Dataset extract:
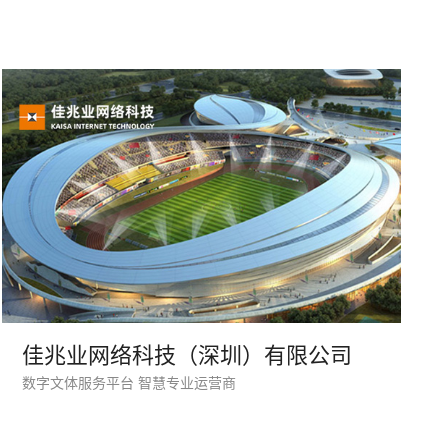
系统平台开发
·
微信小程序开发
·
年度运维服务
佳兆业网络科技（深圳）有限公司
数字文体服务平台 智慧专业运营商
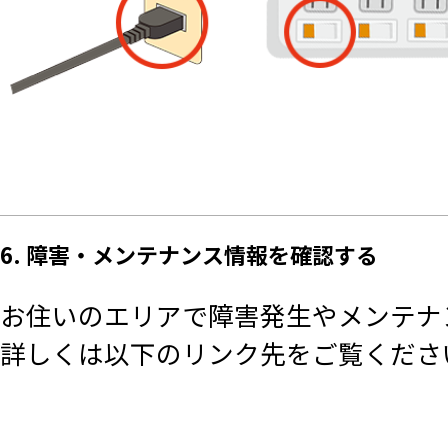
6. 障害・メンテナンス情報を確認する
お住いのエリアで障害発生やメンテナ
詳しくは以下のリンク先をご覧くださ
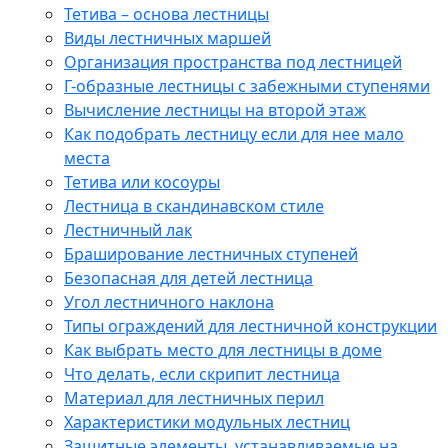
Тетива – основа лестницы
Виды лестничных маршей
Организация пространства под лестницей
Г-образные лестницы с забежными ступенями
Вычисление лестницы на второй этаж
Как подобрать лестницу если для нее мало
места
Тетива или косоуры
Лестница в скандинавском стиле
Лестничный лак
Браширование лестничных ступеней
Безопасная для детей лестница
Угол лестничного наклона
Типы ограждений для лестничной конструкции
Как выбрать место для лестницы в доме
Что делать, если скрипит лестница
Материал для лестничных перил
Характеристики модульных лестниц
Защитные элементы, устанавливаемые на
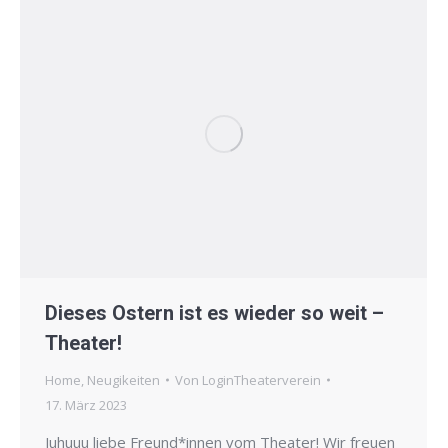
Dieses Ostern ist es wieder so weit –
Theater!
Home
,
Neugikeiten
Von
LoginTheaterverein
17. März 2023
Juhuuu liebe Freund*innen vom Theater! Wir freuen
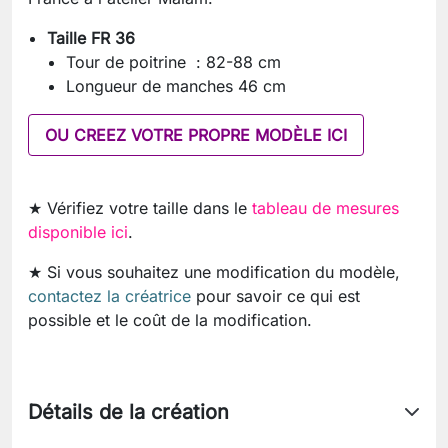
Taille FR 36
Tour de poitrine : 82-88 cm
Longueur de manches 46 cm
OU CREEZ VOTRE PROPRE MODÈLE ICI
★ Vérifiez votre taille dans le
tableau de mesures
disponible ici
.
★ Si vous souhaitez une modification du modèle,
contactez la créatrice
pour savoir ce qui est
possible et le coût de la modification.
Détails de la création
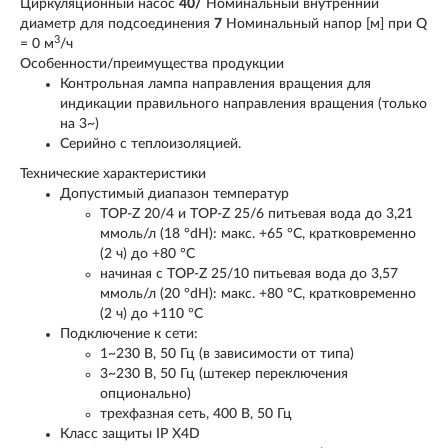
Циркуляционный насос
40/
Номинальный внутренний
диаметр для подсоединения
7
Номинальный напор [м] при Q
3
= 0 м
/ч
Особенности/преимущества продукции
Контрольная лампа направления вращения для
индикации правильного направления вращения (только
на 3~)
Серийно с теплоизоляцией.
Технические характеристики
Допустимый диапазон температур
TOP-Z 20/4 и TOP-Z 25/6 питьевая вода до 3,21
ммоль/л (18 °dH): макс. +65 °C, кратковременно
(2 ч) до +80 °C
начиная с TOP-Z 25/10 питьевая вода до 3,57
ммоль/л (20 °dH): макс. +80 °C, кратковременно
(2 ч) до +110 °C
Подключение к сети:
1~230 В, 50 Гц (в зависимости от типа)
3~230 В, 50 Гц (штекер переключения
опционально)
трехфазная сеть, 400 В, 50 Гц
Класс защиты IP X4D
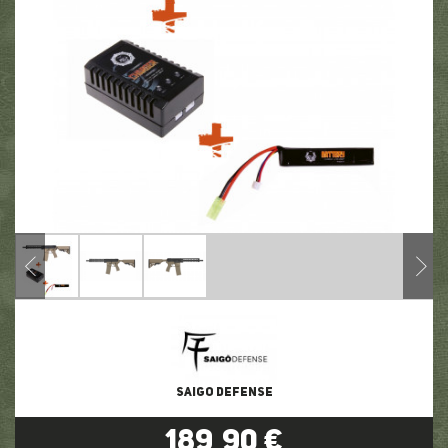
SAIGO DEFENSE
189,90 €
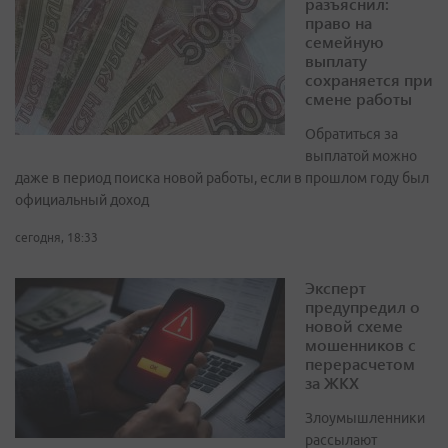
разъяснил:
право на
семейную
выплату
сохраняется при
смене работы
Обратиться за
выплатой можно
даже в период поиска новой работы, если в прошлом году был
официальный доход
сегодня, 18:33
Эксперт
предупредил о
новой схеме
мошенников с
перерасчетом
за ЖКХ
Злоумышленники
рассылают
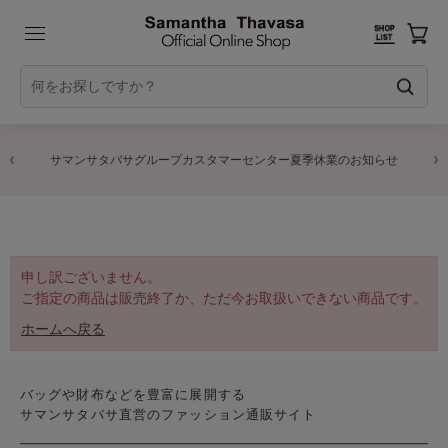
サマンサタバサグループカスタマーセンター夏季休業のお知らせ
申し訳ございません。
ご指定の商品は販売終了か、ただ今お取扱いできない商品です。
ホームへ戻る
バッグや財布などを豊富に展開する
サマンサタバサ直営のファッション通販サイト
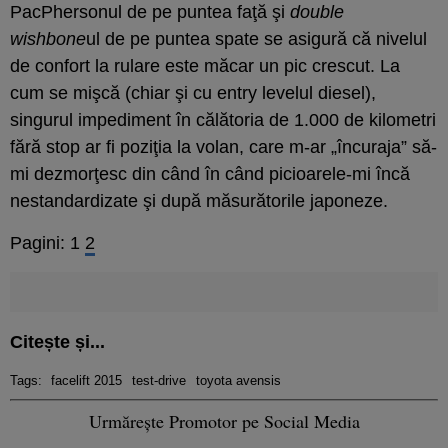
PacPhersonul de pe puntea faţă şi
double
wishbone
ul de pe puntea spate se asigură că nivelul
de confort la rulare este măcar un pic crescut. La
cum se mişcă (chiar şi cu entry levelul diesel),
singurul impediment în călătoria de 1.000 de kilometri
fără stop ar fi poziţia la volan, care m-ar „încuraja” să-
mi dezmorţesc din când în când picioarele-mi încă
nestandardizate şi după măsurătorile japoneze.
Pagini:
1
2
Citește și...
Tags:
facelift 2015
test-drive
toyota avensis
Urmărește Promotor pe Social Media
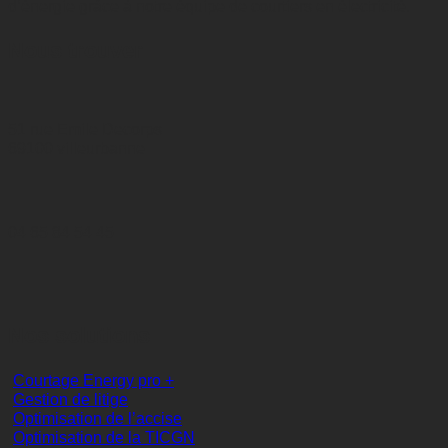
d’énergie grâce à notre équipe de courtiers en électricité.
Nous trouver
51 rue Emile Decorps
69100 villeurbanne
04 65 84 54 45
Nos solutions
Courtage Energy pro +
Gestion de litige
Optimisation de l’accise
Optimisation de la TICGN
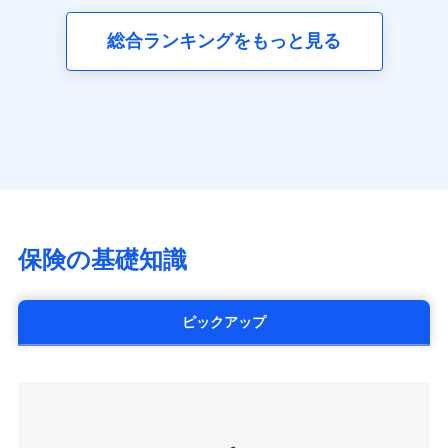
三井ダイレクト損害保険株式会社
全国の優良工務店とタッグを組み、「高品質な修理」
同意いただく必要があります。詳細について、以下をご確
ネット申込
募集文書番号
(https://www.mitsui-direct.co.jp/)
見積もりや保険会社とのご契約に先立ち、当社が提供する
認ください。
と「保険金のお支払」をワンセットで提供する火災保
総合ランキングをもっと見る
申込方法
郵送
ドコモスマート保険ナビの利用規約と個人情報の取扱いに
険です。補償の選択は自由自在で、お申込みはPC・ス
ドコモスマート保険ナビサービス利用規約
対面
同意いただく必要があります。詳細について、以下をご確
■生命保険
マホで24時間受付可能です。住宅トラブル応急サービ
当社による個人情報の取扱いについて（プライバシー
認ください。
アクサ生命保険株式会社
ス「すまいのサポート24」は水まわり、玄関カギの紛
ポリシー）
始期日
2024/10/01
（https://www.axa.co.jp/）
ドコモスマート保険ナビサービス利用規約
失、ハチの巣駆除等の住宅トラブルに対応していま
SBI生命保険株式会社（https://www.sbilife.co.jp/）
当社による個人情報の取扱いについて（プライバシー
す。さらに大切な住まいを守るための各種サポート機
※1損害割合が30%未満の場合は定率
FWD生命保険株式会社
ドコモスマート保険ナビ編集部の評価
ポリシー）
払、水災料率は最低リスク区分を適用
能をご用意。住まいをメンテナンスする際の無料の
（https://www.fwdlife.co.jp/）
※2失火見舞費用の取扱いはなし
「リフォーム相談サービス」、「長期優良住宅の維持
ソニー生命保険株式会社
※3水道管修理費用の取扱いはなし
チューリッヒのネット火災保険は
ダイレクト型でネッ
保全サポートサービス」をご提供しています。
（https://www.sonylife.co.jp）
説明事項
※4地震火災費用の取扱いはなし
ト完結のお手続き・リーズナブルな保険料
に加え、
火
SOMPOひまわり生命保険株式会社
保険の基礎知識
※5火災・風災等の事故により建物に
災に対する補償に加え、すべてのプランに盗難等がつ
（https://www.himawari-life.co.jp/）
損害が生じたとき、日新火災がご案内
いており、
社会問題などを考慮された幅広い補償が特
する修理業者（指定工務店）が建物の
第一ネオ生命保険株式会社
修理を行います。
長です。
失火見舞金など付帯される費用保険金も多
（https://neofirst.co.jp/）
ピックアップ
く、ダイレクトでありながら充実した補償が魅力で
大樹生命保険株式会社（https://www.taiju-
日新火災海上保険株式会社で
募集文書番号
life.co.jp）
お見積もり
す。
太陽生命保険株式会社（https://www.taiyo-
seimei.co.jp）
見積もりや保険会社とのご契約に先立ち、当社が提供する
チューリッヒ生命保険株式会社
ドコモスマート保険ナビの利用規約と個人情報の取扱いに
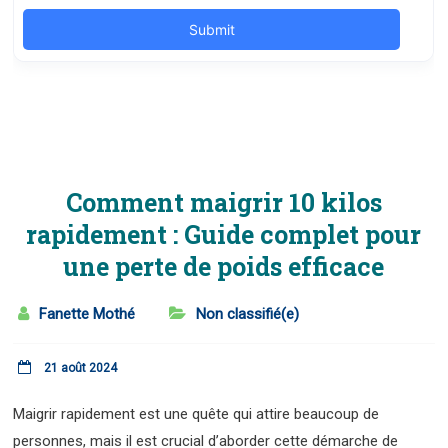
Comment maigrir 10 kilos
rapidement : Guide complet pour
une perte de poids efficace
Fanette Mothé
Non classifié(e)
21 août 2024
Maigrir rapidement est une quête qui attire beaucoup de
personnes, mais il est crucial d’aborder cette démarche de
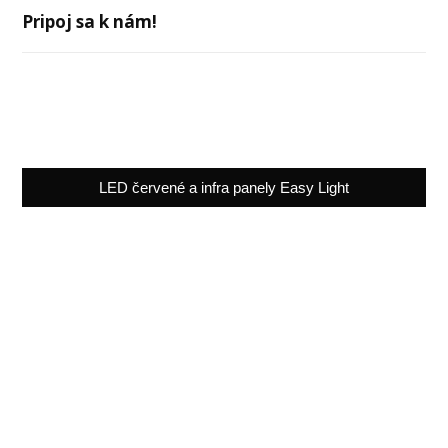
Pripoj sa k nám!
LED červené a infra panely Easy Light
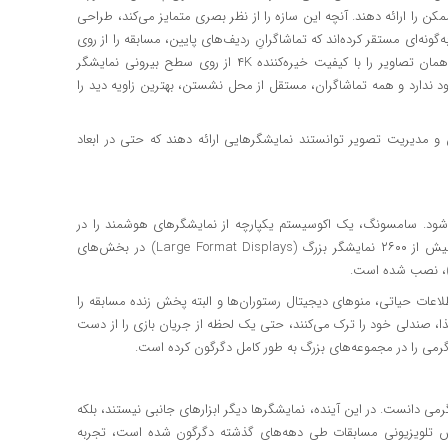
 را ارائه دهند. آنچه این سازه را از نظر بصری متمایز می‌کند، طراحی
ه‌ای مستقر کرده‌اند که تماشاگرانِ ردیف‌های پایین، مسابقه را از روی
سطح داخلی حلقه تماشا می‌کنند و افراد حاضر در ردیف‌های بالاتر، همان تصاویر را با کیفیت خیره‌کننده ۴K از روی سطح بیرونی نمایشگر
ود ندارد و همه تماشاگران، مستقل از محل نشستن، بهترین زاویه دید را
ن و مدیریت تصویر توانستند نمایشگرهایی ارائه دهند که حتی در ابعاد
شگر مرکزی محدود نمی‌شود. سامسونگ، یک اکوسیستم یکپارچه از نمایشگرهای هوشمند را در
سراسر مجموعه SoFi Stadium پیاده‌سازی کرده‌ است. در مجموع بیش از ۲۶۰۰ نمایشگر بزرگ (Large Format Displays) در بخش‌های
عات حیاتی، منوهای دیجیتال رستوران‌ها و البته پخش زنده مسابقه را
غذا، صندلی خود را ترک می‌کنند، حتی یک لحظه از جریان بازی را از دست
گرمی را در مجموعه‌های بزرگ به طور کامل دگرگون کرده است.
رزش و سرگرمی دانست. در این آینده، نمایشگرها دیگر ابزارهای جانبی نیستند، بلکه
خش تلویزیونی مسابقات طی دهه‌های گذشته دگرگون شده است، تجربه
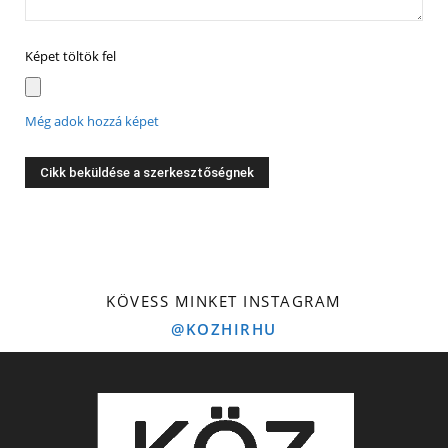
Képet töltök fel
Még adok hozzá képet
KÖVESS MINKET INSTAGRAM
@KOZHIRHU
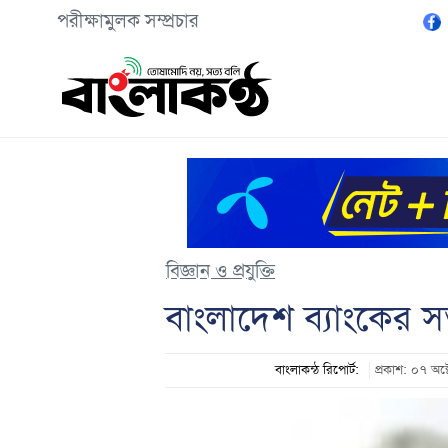
পরীক্ষামুলক সম্প্রচার
বিজ্ঞান ও প্রযুক্তি
বাংলাদেশ ব্যাংকের স
বাংলাকন্ঠ রিপোর্ট:
প্রকাশ: ০৭ 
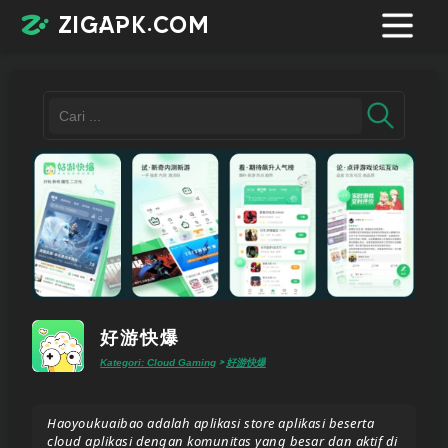
zigapk.com
Login /
Register
Contacts
Request
好游快爆
app
Kategori: Cloud Gaming
好游快爆
>
Join
Haoyoukuaibao adalah aplikasi store aplikasi beserta
telegram
cloud aplikasi dengan komunitas yang besar dan aktif di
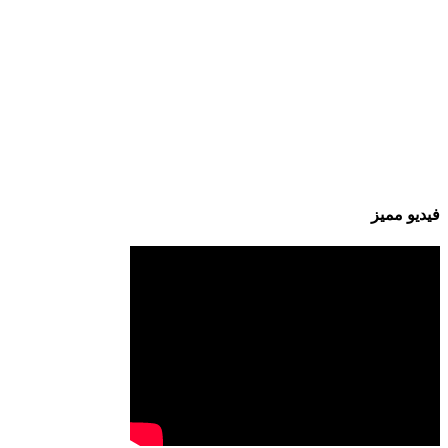
فيديو مميز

Problem to work on: Count the lines in the listing that hold the word "лестничных", then give the number and nothing else.

Answer for this exercise: 3